Exercise aim:
Retype the lines from the one containing "Переадресация ..." through the one containing "アライドアーキテクツ株式会社", both included, with no changes.

Input data:
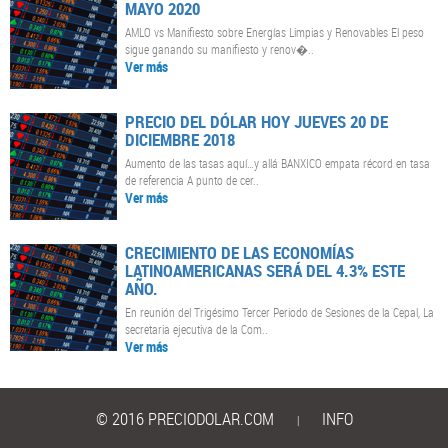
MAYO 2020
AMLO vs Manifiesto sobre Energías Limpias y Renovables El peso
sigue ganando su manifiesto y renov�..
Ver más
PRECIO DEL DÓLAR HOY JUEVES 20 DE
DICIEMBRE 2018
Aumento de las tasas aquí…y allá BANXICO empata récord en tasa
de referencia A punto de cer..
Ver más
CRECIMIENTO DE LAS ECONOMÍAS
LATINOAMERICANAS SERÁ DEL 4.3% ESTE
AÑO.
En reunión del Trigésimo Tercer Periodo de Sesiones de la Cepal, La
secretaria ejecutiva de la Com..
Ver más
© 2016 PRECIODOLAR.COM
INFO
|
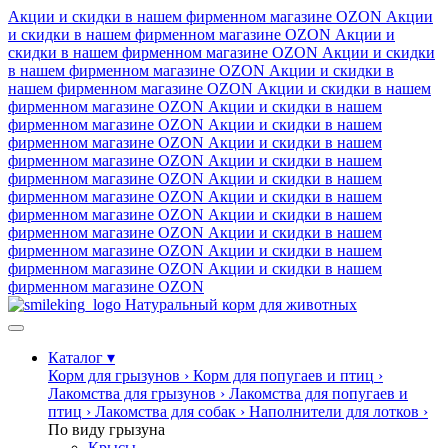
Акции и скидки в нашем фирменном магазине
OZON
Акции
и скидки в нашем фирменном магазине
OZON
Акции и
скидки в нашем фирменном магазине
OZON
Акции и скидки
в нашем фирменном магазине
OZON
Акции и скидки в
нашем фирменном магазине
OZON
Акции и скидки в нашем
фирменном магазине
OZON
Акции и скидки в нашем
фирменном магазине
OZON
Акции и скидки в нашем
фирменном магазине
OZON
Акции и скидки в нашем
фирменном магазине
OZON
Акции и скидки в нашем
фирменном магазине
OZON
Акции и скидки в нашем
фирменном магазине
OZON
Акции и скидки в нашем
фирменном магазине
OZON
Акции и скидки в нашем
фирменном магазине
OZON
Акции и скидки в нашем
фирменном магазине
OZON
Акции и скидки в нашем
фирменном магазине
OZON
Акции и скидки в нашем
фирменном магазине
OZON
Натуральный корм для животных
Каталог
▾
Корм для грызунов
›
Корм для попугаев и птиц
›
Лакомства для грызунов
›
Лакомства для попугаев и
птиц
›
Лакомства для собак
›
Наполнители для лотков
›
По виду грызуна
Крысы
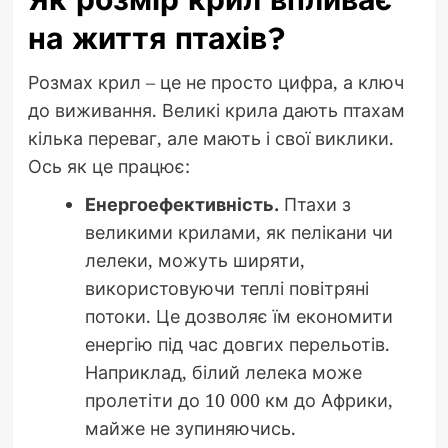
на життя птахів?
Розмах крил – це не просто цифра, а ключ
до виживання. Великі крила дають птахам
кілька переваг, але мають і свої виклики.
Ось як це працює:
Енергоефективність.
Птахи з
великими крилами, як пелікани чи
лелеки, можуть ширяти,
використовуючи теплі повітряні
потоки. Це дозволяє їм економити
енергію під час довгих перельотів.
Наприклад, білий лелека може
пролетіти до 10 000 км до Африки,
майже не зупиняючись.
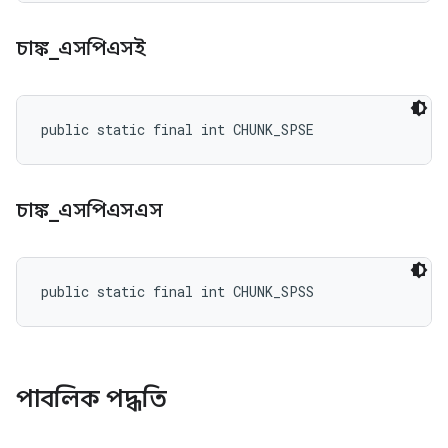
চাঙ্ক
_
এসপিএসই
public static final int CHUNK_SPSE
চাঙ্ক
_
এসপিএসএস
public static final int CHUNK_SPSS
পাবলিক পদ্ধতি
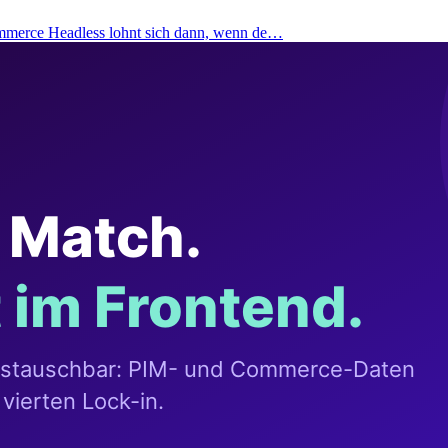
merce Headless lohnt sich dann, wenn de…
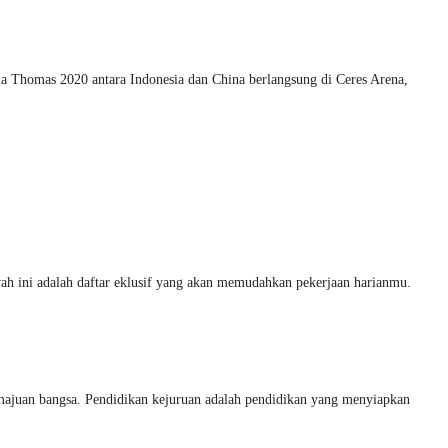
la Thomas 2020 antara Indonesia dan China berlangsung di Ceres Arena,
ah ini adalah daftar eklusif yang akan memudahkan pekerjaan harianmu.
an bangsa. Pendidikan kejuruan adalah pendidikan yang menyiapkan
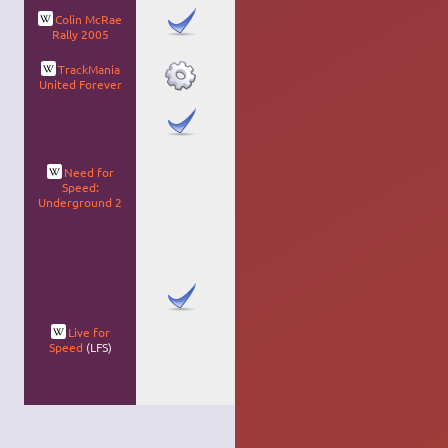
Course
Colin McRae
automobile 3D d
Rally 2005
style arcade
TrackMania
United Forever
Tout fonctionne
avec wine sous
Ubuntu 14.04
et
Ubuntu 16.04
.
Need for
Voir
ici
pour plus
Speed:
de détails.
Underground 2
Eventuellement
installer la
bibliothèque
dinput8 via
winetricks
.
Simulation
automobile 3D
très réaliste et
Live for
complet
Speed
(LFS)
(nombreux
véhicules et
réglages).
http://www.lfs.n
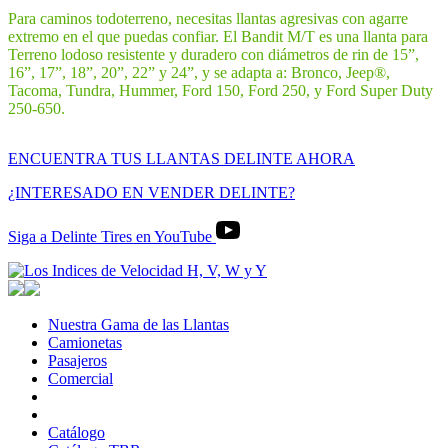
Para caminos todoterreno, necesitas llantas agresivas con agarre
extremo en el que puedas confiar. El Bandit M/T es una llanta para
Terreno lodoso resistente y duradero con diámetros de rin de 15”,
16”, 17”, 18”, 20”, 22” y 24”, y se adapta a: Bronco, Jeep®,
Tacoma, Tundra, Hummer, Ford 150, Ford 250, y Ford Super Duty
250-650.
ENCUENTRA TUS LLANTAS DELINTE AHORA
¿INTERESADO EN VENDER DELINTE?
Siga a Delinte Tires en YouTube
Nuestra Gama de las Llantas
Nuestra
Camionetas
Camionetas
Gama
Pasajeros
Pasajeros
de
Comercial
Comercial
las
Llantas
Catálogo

* * *

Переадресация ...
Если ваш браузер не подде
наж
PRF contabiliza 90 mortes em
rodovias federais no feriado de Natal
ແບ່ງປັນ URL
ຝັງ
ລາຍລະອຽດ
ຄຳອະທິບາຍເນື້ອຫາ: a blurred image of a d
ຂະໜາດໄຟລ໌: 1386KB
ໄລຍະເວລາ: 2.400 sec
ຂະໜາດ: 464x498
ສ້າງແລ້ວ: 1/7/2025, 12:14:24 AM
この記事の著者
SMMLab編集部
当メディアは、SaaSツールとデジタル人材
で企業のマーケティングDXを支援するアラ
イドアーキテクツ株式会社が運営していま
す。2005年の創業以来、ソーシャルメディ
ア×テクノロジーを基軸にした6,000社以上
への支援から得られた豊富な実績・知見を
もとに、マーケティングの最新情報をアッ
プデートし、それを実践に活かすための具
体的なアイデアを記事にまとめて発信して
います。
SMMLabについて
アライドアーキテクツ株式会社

Your response:
Переадресация ...
Если ваш браузер не подде
наж
PRF contabiliza 90 mortes em
rodovias federais no feriado de Natal
ແບ່ງປັນ URL
ຝັງ
ລາຍລະອຽດ
ຄຳອະທິບາຍເນື້ອຫາ: a blurred image of a d
ຂະໜາດໄຟລ໌: 1386KB
ໄລຍະເວລາ: 2.400 sec
ຂະໜາດ: 464x498
ສ້າງແລ້ວ: 1/7/2025, 12:14:24 AM
この記事の著者
SMMLab編集部
当メディアは、SaaSツールとデジタル人材
で企業のマーケティングDXを支援するアラ
イドアーキテクツ株式会社が運営していま
す。2005年の創業以来、ソーシャルメディ
ア×テクノロジーを基軸にした6,000社以上
への支援から得られた豊富な実績・知見を
もとに、マーケティングの最新情報をアッ
プデートし、それを実践に活かすための具
体的なアイデアを記事にまとめて発信して
います。
SMMLabについて
アライドアーキテクツ株式会社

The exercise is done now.